Following the disappointing World Cup, Smith didn’t score again until December. She finished the year with just three goals, and looked to be lacking a bit of the same confidence that she’d carried with her a year prior. But she entered 2024 looking like a different player. She got her first three goals of the year against Canada, scoring in the W Gold Cup and the SheBelieves Cup to begin the year. Smith entered the Olympics with four goals.
"A lot of us individually have our own lessons, as a team we have lessons that we took from it," she told ESPN’s Futbol Americas, referring to the 2023 World Cup disappointment. “But me personally, I moved on from that. It's part of life. It's part of being an athlete and it was a great experience to feel those feelings look back but you don't want to feel that again and I think now it's just about looking forward. We have the Olympics coming up and not dwelling too much on the past."
So far at the Olympics, Smith has proven that the past is in the past.
And while Tuesday’s match may have come in the shadow of a bigger narrative, Smith’s game-winning goal was pure instinct.
“I don’t remember anything that just happened,” Smith told NBC after the match. “I just saw an open net in front of me and knew that I had to step up in a big moment. I feel I had to do that for this team, we’ve been working so hard and I found a way to put it away.”

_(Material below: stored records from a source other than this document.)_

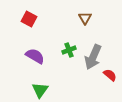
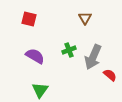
red square: rotated 14 degrees counterclockwise
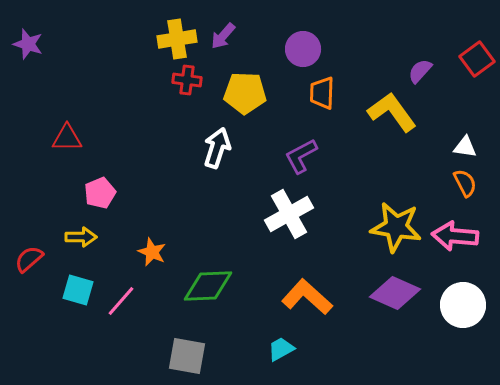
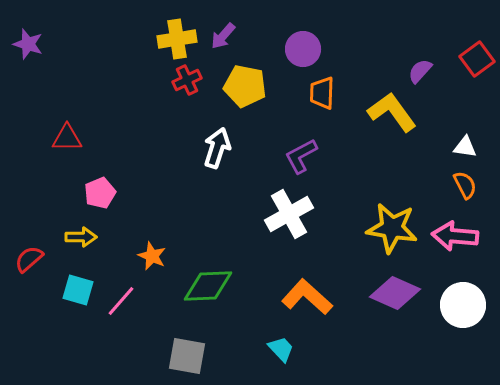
red cross: rotated 32 degrees counterclockwise
yellow pentagon: moved 7 px up; rotated 9 degrees clockwise
orange semicircle: moved 2 px down
yellow star: moved 4 px left, 1 px down
orange star: moved 4 px down
cyan trapezoid: rotated 76 degrees clockwise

Of course, the earliest exit in USWNT history at the World Cup has still been on the minds of players, particularly as a young group has continued to forge its identity.
“It means absolutely everything,” Smith said of making the Olympic final, the first for the USWNT since London 2012. “We had a hard year last year. Things didn’t go how we wanted to at all [in the World Cup]. We knew we were better than that, we know we have so much potential in this group. We’re a young group but we can be so good and we showed that and we’ve been showing that every single game.”
According to Smith, the team entered the tournament with a chip on its shoulder. And they’ve continued to chip away as the Olympics have progressed, showing the world they are true contenders. They just look a little different than years past.
Smith, for her part, has shown that she’s still the threat for opposing defenses. And she's particularly motivated to perform against Brazil in Saturday's in the Gold Medal match.
Why? Because it’s her birthday. And what better way to celebrate than with a gold medal?